Well, if she’s going to play the woman’s card then there’s nothing I can say, is there?
She said a great line about a hedgehog which I’ll definitely use.
Dear Penny
Carl came into work today. He had to sign some contracts. We hardly spoke. He smiled a nice smile but then went straight into Sheila’s office. It’s what he said he’d do in his note and absolutely the right and proper thing, but I can’t deny it gave me a jolt. A very large part of me desperately wished he’d stopped and had a chat, you know, just about inconsequential things. Of course, I must never forget that the last time we saw each other we kissed, long and hard, in fact. And Carl is right: that’s a fire which must definitely not be fed. All the same, I did wish he’d felt able to say more than a perfunctory “hello”. Except he is right, I know that. I mean basically I’ve already been a bit unfaithful to Sam. I mean not really, of course, but a bit, and that’s terrible. Let’s face it, if I discovered that he’d been pashing on with someone at work, even if it was only once, and totally out of character, I’d still be pretty bloody angry, to say the least. I don’t know what I’d do but I do know I’d be terribly upset.
Dear Book
Well, I must say that this morning has to rank as one of the more gruesome mornings of my life.
Communal masturbation in West London.
Actually that makes it sound better than it was. It makes it sound friendly and inclusive, like a dance or a musical. Dale Winton and Bonnie Langford in Communal Masturbation in West London .

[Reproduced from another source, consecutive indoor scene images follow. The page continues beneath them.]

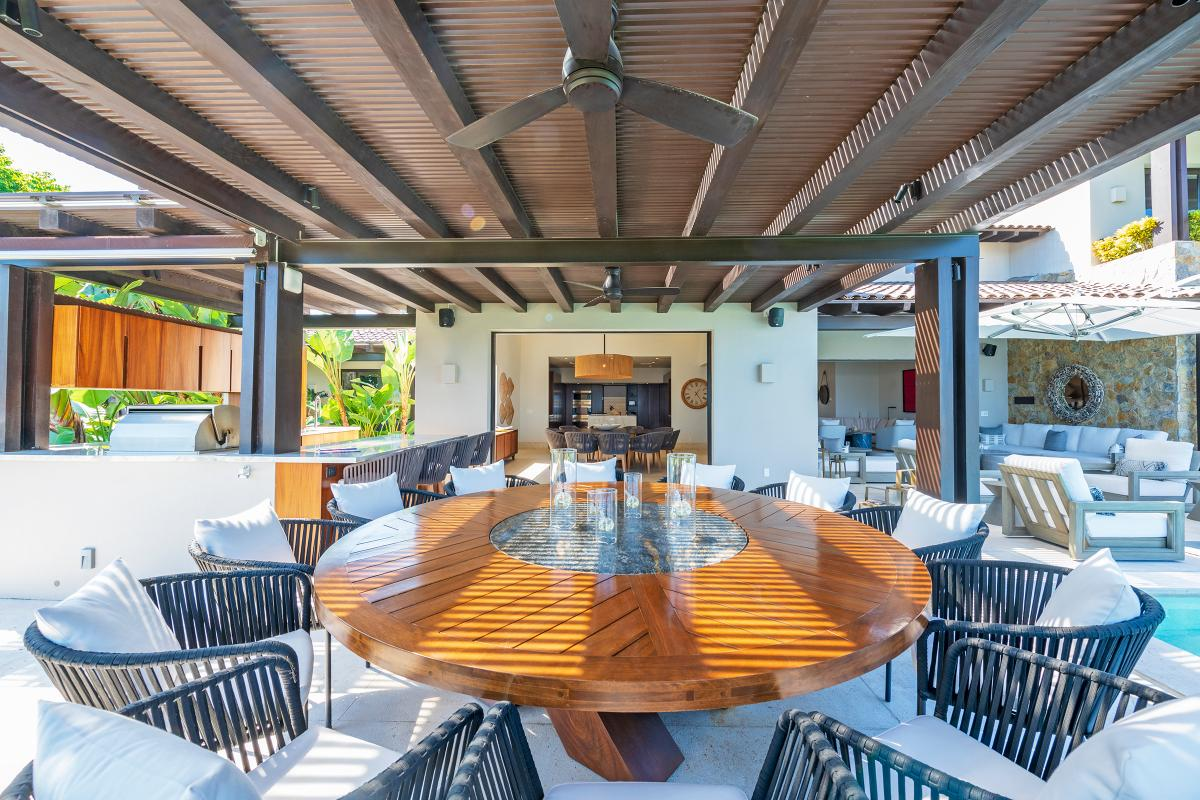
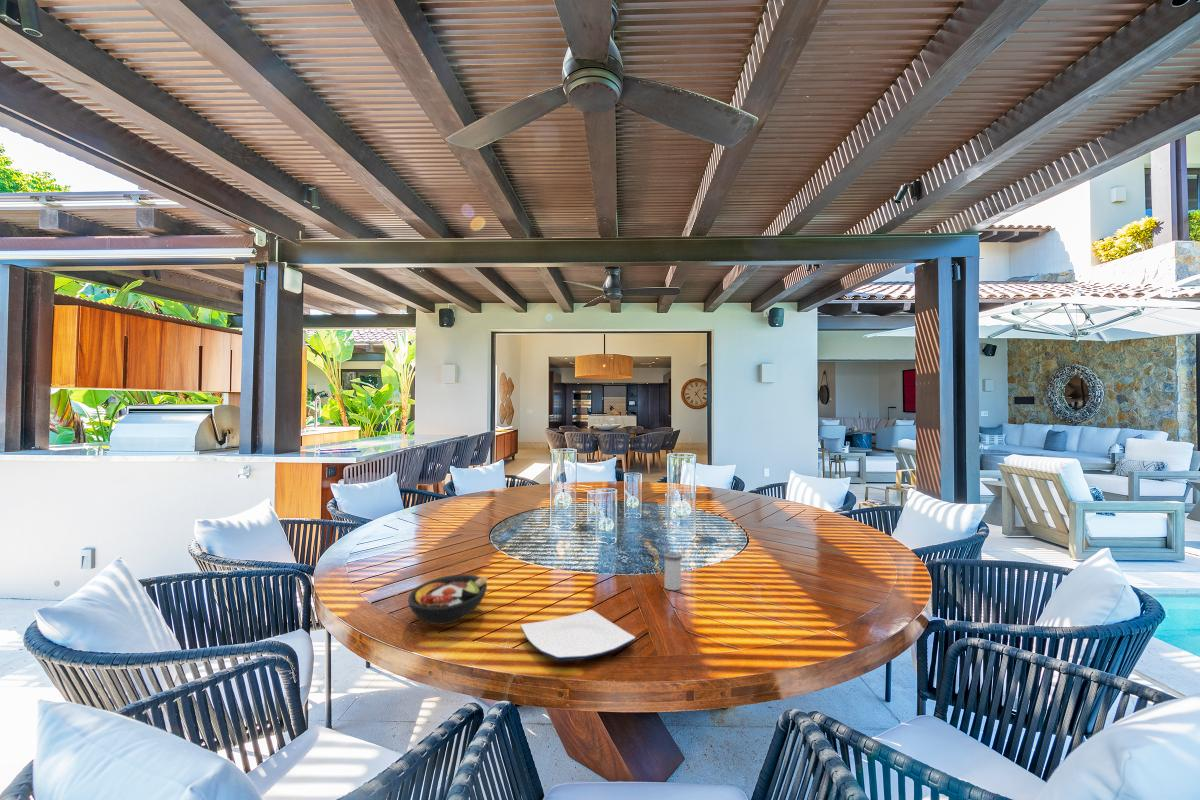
+ plate [520,609,636,662]
+ salt shaker [663,552,683,591]
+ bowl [407,574,488,626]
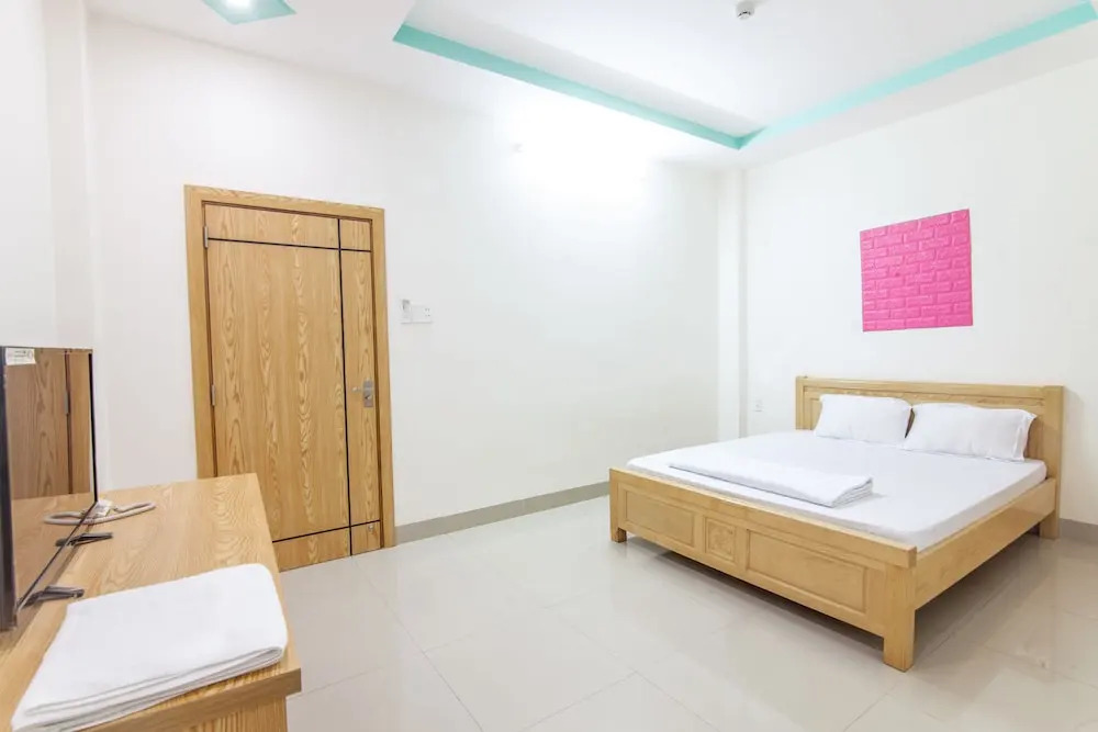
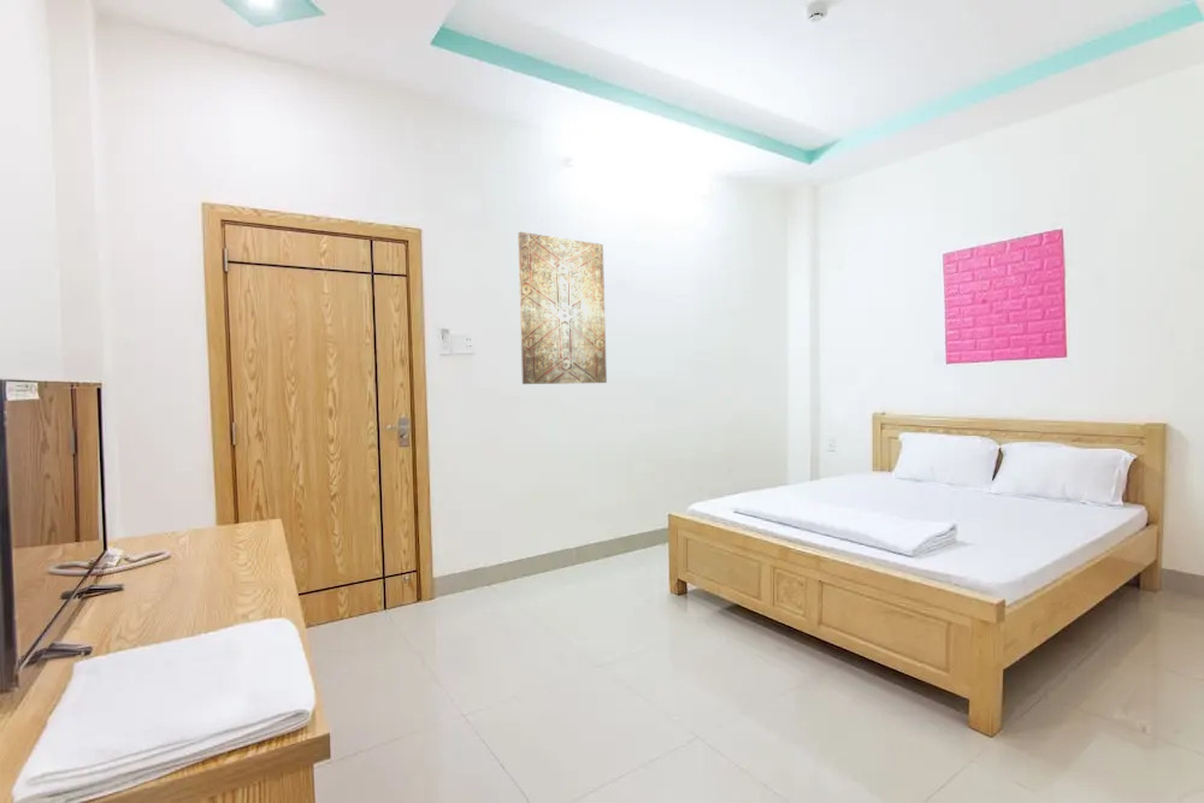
+ wall art [517,231,608,385]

It wasn’t friendly or inclusive at all.
My God, it was grim. They say they’ll see you any time between nine and twelve but Trevor told me to get there at least fifteen minutes before the place opened, as a queue develops. Trevor is an old hand at the sperm test game (ha ha ha), because when he donated to those lesbians they insisted that he have his sperm checked out first. Actually Trevor felt slightly offended about that and accused them of social engineering and trying to create a lesbian master race. The lesbians said that before they wasted a perfectly good turkey baster they wanted to check that his sperm weren’t all immotile, two-headed or dead. Charming, I must say, but I believe people can be very frank in the lesbian community. It comes from years of having to be politically and socially assertive.
Anyway, there must be a lot more wankers around than in Trevor’s day, because although I slunk in at eight-forty there were already four blokes ahead of me. All sitting about in this depressing waiting room with posters about the dangers of smoking all over the place. I can’t imagine why they have such an obsession with smoking in a masturbating facility. Perhaps some blokes have been having a cigarette after they ejaculated?